Department of Medicine, The University of Arizona, Tucson, AZ.
Center for Applied Proteomics and Molecular Medicine, George Mason University, Manassas, VA.
Department of Molecular Medicine and Biopharmaceutical Sciences, The Hormel Institute, The University of Minnesota, Austin, MN.
Department of Pharmacology and Toxicology, The University of Arizona, Tucson, AZ.
Department of Pharmacology, The University of Arizona, Tucson, AZ.

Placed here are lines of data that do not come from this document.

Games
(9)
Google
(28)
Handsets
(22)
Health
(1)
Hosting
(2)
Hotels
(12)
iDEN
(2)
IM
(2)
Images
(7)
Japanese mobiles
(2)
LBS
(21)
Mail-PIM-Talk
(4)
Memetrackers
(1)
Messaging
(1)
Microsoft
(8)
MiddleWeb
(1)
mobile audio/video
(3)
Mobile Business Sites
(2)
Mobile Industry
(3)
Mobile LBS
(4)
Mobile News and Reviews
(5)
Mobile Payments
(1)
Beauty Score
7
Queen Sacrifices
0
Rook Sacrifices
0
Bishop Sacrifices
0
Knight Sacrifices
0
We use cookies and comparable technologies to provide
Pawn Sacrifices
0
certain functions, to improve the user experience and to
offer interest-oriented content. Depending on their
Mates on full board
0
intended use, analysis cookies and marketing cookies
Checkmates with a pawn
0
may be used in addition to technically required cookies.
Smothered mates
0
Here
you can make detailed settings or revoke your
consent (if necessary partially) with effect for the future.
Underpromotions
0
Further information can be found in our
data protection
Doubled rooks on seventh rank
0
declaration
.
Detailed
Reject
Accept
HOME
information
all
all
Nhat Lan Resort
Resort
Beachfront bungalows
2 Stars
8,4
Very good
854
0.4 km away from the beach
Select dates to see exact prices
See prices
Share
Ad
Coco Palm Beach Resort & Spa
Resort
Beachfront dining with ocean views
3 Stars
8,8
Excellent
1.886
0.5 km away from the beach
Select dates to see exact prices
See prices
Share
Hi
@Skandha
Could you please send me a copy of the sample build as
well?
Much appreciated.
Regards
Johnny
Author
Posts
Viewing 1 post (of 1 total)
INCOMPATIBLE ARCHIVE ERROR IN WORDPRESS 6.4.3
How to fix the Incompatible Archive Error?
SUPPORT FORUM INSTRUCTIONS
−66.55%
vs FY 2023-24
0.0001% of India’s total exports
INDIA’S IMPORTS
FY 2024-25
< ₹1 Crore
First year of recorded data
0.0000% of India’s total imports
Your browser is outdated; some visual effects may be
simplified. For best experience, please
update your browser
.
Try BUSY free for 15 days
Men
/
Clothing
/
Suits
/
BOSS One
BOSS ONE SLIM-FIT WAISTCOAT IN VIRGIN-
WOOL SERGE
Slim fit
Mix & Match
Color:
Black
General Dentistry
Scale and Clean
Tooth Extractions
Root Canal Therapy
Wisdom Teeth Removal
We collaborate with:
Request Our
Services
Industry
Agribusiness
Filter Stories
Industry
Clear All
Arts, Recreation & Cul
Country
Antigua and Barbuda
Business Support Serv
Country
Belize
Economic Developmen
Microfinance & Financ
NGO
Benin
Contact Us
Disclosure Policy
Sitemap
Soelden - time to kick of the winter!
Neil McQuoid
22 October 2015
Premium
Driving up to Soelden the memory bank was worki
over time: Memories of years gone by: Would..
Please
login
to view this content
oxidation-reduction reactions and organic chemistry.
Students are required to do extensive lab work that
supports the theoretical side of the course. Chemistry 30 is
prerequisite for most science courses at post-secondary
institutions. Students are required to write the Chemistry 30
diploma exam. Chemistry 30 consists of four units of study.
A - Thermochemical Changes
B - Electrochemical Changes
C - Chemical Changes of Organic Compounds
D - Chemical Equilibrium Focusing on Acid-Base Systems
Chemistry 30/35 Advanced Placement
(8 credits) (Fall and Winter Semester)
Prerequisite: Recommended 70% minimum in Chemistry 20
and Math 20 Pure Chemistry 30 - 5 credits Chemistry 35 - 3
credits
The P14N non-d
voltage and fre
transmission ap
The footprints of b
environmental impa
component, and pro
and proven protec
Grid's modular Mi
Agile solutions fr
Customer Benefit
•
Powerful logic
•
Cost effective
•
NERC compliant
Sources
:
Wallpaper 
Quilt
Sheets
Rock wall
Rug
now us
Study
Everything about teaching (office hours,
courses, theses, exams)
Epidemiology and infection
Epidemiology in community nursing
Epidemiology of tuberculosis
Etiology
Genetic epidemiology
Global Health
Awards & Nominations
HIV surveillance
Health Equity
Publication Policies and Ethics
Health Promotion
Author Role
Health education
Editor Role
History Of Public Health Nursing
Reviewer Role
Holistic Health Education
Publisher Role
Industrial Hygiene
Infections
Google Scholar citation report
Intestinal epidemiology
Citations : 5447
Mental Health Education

Cutaneous exposure to solar ultraviolet (UV) radiation is a major causative factor in skin carcinogenesis, and improved molecular strategies for efficacious chemoprevention of nonmelanoma skin cancer (NMSC) are urgently needed. Toll-like receptor 4 (TLR4) signaling has been shown to drive skin inflammation, photoimmunosuppression, and chemical carcinogenesis. Here we have examined the feasibility of genetic and pharmacological antagonism targeting cutaneous TLR4 for the suppression of UV-induced NF-κB and AP-1 signaling in keratinocytes and mouse skin. Using immunohistochemical and proteomic microarray analysis of human skin, we demonstrate for the first time that a significant increase in expression of TLR4 occurs in keratinocytes during the progression from normal skin to actinic keratosis, also detectible during further progression to squamous cell carcinoma. Next, we demonstrate that siRNA-based genetic TLR4 inhibition blocks UV-induced stress signaling in cultured keratinocytes. Importantly, we observed that resatorvid (TAK-242), a molecularly targeted clinical TLR4 antagonist, blocks UV-induced NF-κB and MAP kinase/AP-1 activity and cytokine expression (Il-6, Il-8, and Il-10) in cultured keratinocytes and in topically treated murine skin. Taken together, our data reveal that pharmacological TLR4 antagonism can suppress UV-induced cutaneous signaling, and future experiments will explore the potential of TLR4-directed strategies for prevention of NMSC.